- by theguardian
- 21 Sep 2023
Mike Lindell was full of passionate intensity. Wandering the white and gold ballroom of the Mar-a-Lago estate in Florida, the mustachioed pillow-maker predicted that Donald Trump's candidacy for the White House would clear the Republican field.
"After he announces today, I think [Florida governor] Ron DeSantis will end up just endorsing him," Lindell, a rabid Trump cheerleader and conspiracy theorist, told the Guardian early on Tuesday evening. "I can't imagine anybody wasting the time, effort and money of the people. We need to unite our country and there's only man who can do that and he'll be up on that stage. Period."
It did not work out that way.
In fact Trump's lethargic primetime speech beneath crystal chandeliers and the stars and stripes had the opposite effect, conveying the impression to many of a Yesterday's Man who has lost his swagger, more vulnerable than ever to DeSantis and other would-be challengers in 2024.

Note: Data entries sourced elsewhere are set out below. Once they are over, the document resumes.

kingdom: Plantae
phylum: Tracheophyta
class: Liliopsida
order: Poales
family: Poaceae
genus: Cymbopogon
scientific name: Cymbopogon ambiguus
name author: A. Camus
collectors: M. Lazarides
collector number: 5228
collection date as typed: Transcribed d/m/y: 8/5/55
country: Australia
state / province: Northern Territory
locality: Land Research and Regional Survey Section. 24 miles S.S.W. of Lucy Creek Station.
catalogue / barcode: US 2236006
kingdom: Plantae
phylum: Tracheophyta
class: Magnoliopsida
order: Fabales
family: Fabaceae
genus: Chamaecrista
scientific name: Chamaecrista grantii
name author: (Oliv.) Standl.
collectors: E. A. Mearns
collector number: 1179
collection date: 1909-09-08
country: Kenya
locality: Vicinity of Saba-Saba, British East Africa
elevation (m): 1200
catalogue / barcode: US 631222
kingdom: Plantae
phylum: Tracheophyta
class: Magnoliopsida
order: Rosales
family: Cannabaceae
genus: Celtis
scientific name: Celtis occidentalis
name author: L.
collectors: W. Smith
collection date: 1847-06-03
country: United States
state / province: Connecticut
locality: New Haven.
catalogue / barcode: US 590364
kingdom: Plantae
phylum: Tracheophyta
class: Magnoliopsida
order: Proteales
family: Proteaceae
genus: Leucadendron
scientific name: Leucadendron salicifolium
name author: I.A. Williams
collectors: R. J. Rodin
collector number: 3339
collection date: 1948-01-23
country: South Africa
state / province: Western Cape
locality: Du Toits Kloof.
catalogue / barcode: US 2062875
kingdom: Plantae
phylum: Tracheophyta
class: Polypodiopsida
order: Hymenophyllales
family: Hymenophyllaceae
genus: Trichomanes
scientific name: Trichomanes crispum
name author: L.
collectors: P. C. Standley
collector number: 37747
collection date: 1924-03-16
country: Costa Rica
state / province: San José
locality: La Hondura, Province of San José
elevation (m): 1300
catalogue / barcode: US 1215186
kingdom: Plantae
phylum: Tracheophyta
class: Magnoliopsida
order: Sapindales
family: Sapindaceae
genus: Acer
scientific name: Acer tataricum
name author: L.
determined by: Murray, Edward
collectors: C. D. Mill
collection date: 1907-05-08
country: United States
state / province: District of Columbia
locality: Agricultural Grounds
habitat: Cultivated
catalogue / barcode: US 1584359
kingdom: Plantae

Far from a coronation, it also deepened what Democrats gleefully called "an all-out civil war" engulfing the Republican party in the wake of midterm elections where, despite economic discontent and historical headwinds, forecasts of a red wave were scaled down to a pink splash.
Republicans are now soul searching over how they lost a very winnable Senate and bracing for two tumultuous years in the House of Representatives, where their wafer-thin majority is likely to enflame divisions and empower the far right.
Many point the finger of blame at Trump and his false claims of voter fraud, noting the underperformance of candidates he endorsed for the Senate and the near total wipeout of election deniers who ran for statewide office.